Screenshot: Federal Reserve Bank of Boston
In the search for child care, many mothers end up making disappointing tradeoffs.
To better understand what parents face, the Federal Reserve Bank took a closer look at the challenges and released the findings in a new issue brief, “Child care tradeoffs among Massachusetts mothers.”
“Between October 2019 and January 2020, we interviewed 67 mothers in Massachusetts whose children had not yet started kindergarten,” the brief explains. It was written by Sarah Savage, a senior policy analyst and advisor at the Boston Fed, and Wendy Robeson, senior research scientist with the Work, Families, and Children Research Group at the Wellesley Centers for Women.

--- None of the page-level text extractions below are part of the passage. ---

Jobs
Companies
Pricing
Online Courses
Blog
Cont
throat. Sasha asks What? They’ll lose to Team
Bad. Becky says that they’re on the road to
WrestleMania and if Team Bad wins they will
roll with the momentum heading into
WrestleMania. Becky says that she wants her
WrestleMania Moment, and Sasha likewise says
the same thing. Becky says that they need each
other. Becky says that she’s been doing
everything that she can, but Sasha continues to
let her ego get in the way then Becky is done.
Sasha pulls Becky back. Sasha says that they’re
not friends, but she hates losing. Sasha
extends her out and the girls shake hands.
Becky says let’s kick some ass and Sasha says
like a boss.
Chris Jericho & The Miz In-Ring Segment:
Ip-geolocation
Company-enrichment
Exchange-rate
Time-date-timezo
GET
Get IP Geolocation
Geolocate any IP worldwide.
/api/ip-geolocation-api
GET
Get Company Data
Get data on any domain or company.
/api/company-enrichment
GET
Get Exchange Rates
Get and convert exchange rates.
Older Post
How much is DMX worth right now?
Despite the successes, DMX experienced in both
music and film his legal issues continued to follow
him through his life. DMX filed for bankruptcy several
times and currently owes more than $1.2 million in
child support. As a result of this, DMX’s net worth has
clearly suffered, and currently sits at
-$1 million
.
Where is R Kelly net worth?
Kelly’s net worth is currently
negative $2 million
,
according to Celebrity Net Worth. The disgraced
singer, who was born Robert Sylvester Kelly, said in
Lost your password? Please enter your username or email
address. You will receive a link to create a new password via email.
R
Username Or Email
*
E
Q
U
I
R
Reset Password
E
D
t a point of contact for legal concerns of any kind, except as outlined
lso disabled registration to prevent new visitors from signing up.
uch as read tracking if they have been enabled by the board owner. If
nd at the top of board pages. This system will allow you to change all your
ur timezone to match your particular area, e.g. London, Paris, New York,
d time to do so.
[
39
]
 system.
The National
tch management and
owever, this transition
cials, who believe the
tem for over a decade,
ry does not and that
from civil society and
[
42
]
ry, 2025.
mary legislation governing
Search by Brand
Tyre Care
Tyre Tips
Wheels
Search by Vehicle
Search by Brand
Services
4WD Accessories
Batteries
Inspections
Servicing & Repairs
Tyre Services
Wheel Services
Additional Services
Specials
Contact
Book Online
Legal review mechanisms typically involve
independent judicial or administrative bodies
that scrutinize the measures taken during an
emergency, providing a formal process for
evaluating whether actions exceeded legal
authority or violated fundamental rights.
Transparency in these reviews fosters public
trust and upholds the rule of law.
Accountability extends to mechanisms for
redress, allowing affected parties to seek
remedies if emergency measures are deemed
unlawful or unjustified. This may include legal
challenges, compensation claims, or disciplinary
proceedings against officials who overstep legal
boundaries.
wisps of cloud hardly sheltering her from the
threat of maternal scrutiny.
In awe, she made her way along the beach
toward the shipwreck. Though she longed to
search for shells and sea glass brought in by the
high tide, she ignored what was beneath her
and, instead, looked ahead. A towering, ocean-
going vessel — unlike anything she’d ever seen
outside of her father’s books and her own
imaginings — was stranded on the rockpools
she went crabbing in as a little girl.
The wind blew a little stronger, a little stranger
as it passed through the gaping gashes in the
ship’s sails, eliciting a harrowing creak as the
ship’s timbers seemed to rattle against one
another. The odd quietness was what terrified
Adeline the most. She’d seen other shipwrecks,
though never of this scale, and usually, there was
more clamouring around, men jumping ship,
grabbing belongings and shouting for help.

What Savage and Robeson heard from the mothers they interviewed were the many ways that child care tradeoffs have an economic impact. (Dads were invited to participate in these interviews, but all the responses came from moms.) This is pre-Covid research that shows how tough it was to find child care in normal times. Now in the midst of the pandemic, these challenges continue, and some have grown worse.
“This study reveals that an inadvertent effect of a mostly private market of child care is that it requires parents of young children to compromise and in some cases sacrifice what they need to achieve and maintain economic security, let alone advance it, with consequences for their children’s development,” the brief explains.